Он садится на кровать и кладет стек рядом с собой. Потом манит ее пальцем к себе.

Теперь она стоит прямо перед ним. Она чувствует, что ее соски в предвкушении торчат сквозь дешевый искусственный шелк униформы горничной. Голос русского делается на октаву ниже.

– Итак, Катя, расскажи, кто ты.

– Я служанка и выполняю ваши указания.

– И что ты хочешь, чтобы я сделал?

– Я хочу, чтобы вы отшлепали меня. Прошу вас, господин.

Русский хватает ее за руку и с силой швыряет себе на колени. Дыхание Белль становится частым и неглубоким. Они это уже делали раньше, и все равно каждый раз ее охватывает трепет. Она не понимает почему. Когда ее бьет муж, это совершенно точно не доставляет ей удовольствия. Она испытывает только унижение и злость. Но вот когда ее шлепает русский, это ее странным образом возбуждает. Наверное, дело в том, что это происходит по ее воле. Она знает: ей достаточно остановить русского, и он послушается. В любое время она может прекратить их небольшой спектакль, но ей этого не хочется. Кожу покалывает от предвкушения. Она грудью ощущает его эрекцию.

Русский задирает ее платье, оголяя ягодицы. Мнет их руками. Пустит ли он в ход стек? Тонкая палочка с петлей на конце лежит рядом на кровати. Все ее чувства напряжены, и, когда его ладонь с громким хлопком опускается на ее обнаженную плоть, чувственная волна от шлепка пробегает по всему телу. Немного больно, но терпимо. Она знает, что это распаляет русского, а за наказанием последует нечто необычайно приятное. Он шлепает ее еще и еще, тело как будто загорается и оживает. Пять-шесть шлепков, и он останавливается. Она слышит, как тяжело он дышит, охваченный желанием, когда ставит ее ровно.

– Хорошая девочка, – говорит он, поглаживая ее между ног. – Что ты хочешь, чтобы я сделал теперь, Катя? – спрашивает он. Его короткая бородка щекочет ей подбородок, а лицо теперь кажется добродушным.

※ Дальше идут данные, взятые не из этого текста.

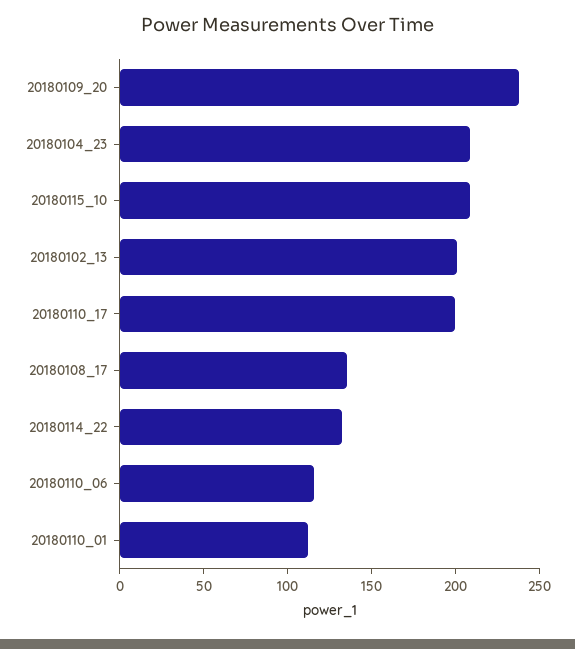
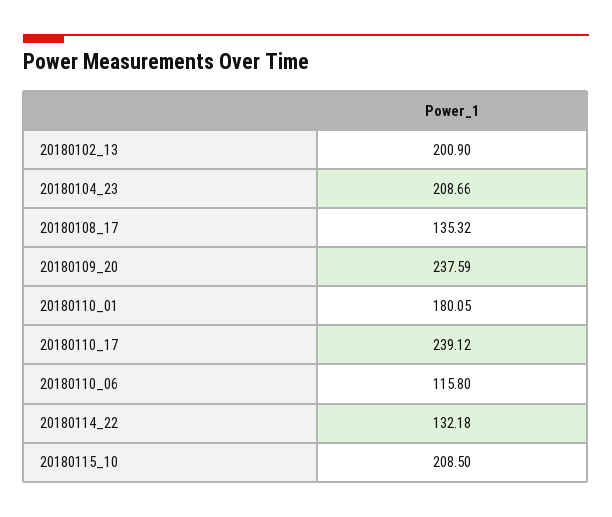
20180110_17: 200 -> 239.12
20180110_01: 110 -> 180.05

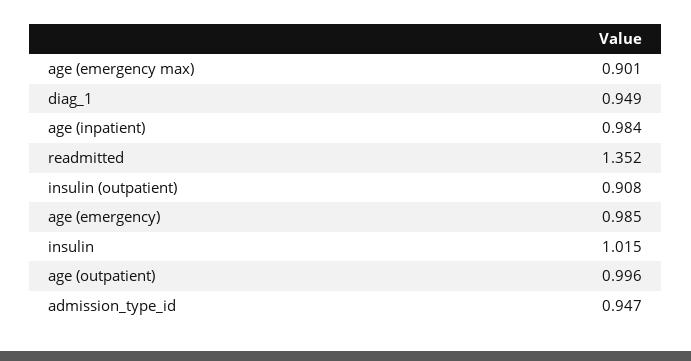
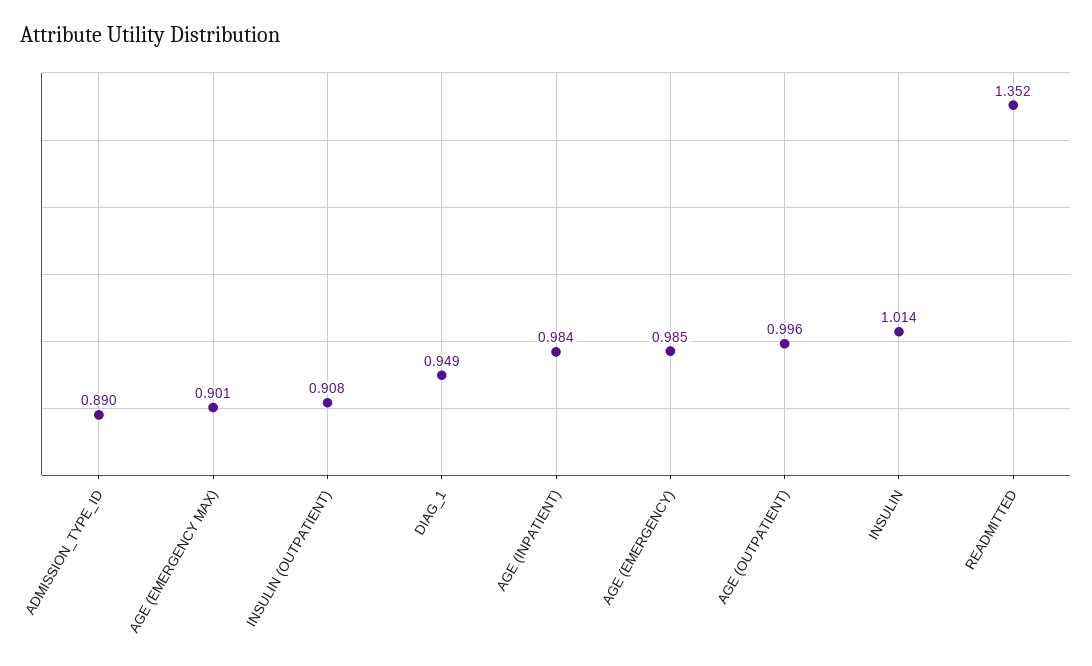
insulin: 1.015 -> 1.014
admission_type_id: 0.947 -> 0.89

Белль опускает руку и трогает его затвердевший пенис, который оттопыривает фланелевые брюки.

– Я хочу, чтобы вы показали, кто хозяин. – Она одаривает его своей самой милой улыбкой и невинно таращит глаза.

Белль стоит на четвереньках и смотрит на узор персидского ковра. Платье и фартук лежат рядом, но чулки и чепец все еще на ней. Русский толчком входит в нее с тихим стоном, берется за ее грудь и сразу же начинает бить бедрами с такой силой, что она чуть не падает на ковер. Она любит этот животный секс с русским. Эту разницу между его холодной аристократической внешностью и дикой страстью, которая охватывает его, когда он оказывается в ней. Взяв ее обеими руками за талию, он бьется об нее все сильнее и сильнее. Белль закрывает глаза и сливается с ним в этом диком неистовстве. Она – Катя, его маленькая русская служанка, рабыня, которая сделает для него всё, потому что он заботится о ней и будет заботиться всегда. Она любит эту фантазию, несмотря на то, что ненавидит узы, связывающие ее с мужем. Этому противоречию нет объяснения.

– Катя, милая моя! – кричит он по-русски, когда наконец кончает, и это ощущение настолько головокружительное, что она тоже испытывает оргазм. Они вместе валятся на персидский ковер, их тела блестят от пота, русский скатывается с ее спины и ложится рядом.

Белль поворачивается к нему. Теперь он совершенно другой человек. Слезы струятся по его щекам. На лице – полное опустошение.

– О, Игорь, дорогой, – говорит она, обнимая его.

Он прижимается мокрой щекой к ее обнаженной груди. Она гладит его по волосам и смотрит на покрытое шрамами тело, на спину в красных рубцах, оставшихся в память о сибирской каторге. Несмотря на аристократическую внешность, Игорь был революционером, товарищем Ленина. То, как этот непримиримый коммунист любил играть в хозяина и повелителя, могло бы показаться забавным, если бы Игорь не был столь трагической фигурой. Ему пришлось бежать из России после того, как Ленин умер и на смену ему пришел Сталин. Он пытался препятствовать приходу Сталина к власти, и теперь за ним охотились. Белль заставила себя жалеть его, и никогда не задавала вопросов о том, кем он был до революции, был ли он одним из тех русских солдат, которые огнем проложили себе дорогу в ее родную страну в тот год, когда она вышла замуж. Ведь это было так давно.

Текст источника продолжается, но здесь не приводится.